[Plain-text document sources]
- - - -

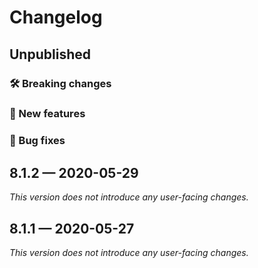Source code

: # Changelog

## Unpublished

### 🛠 Breaking changes

### 🎉 New features

### 🐛 Bug fixes

## 8.1.2 — 2020-05-29

*This version does not introduce any user-facing changes.*

## 8.1.1 — 2020-05-27

*This version does not introduce any user-facing changes.*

- - - -

Write out the entire listing above line for line, leaving the pictures out.

§ Task result:
Source code

: # Changelog

## Unpublished

### 🛠 Breaking changes

### 🎉 New features

### 🐛 Bug fixes

## 8.1.2 — 2020-05-29

*This version does not introduce any user-facing changes.*

## 8.1.1 — 2020-05-27

*This version does not introduce any user-facing changes.*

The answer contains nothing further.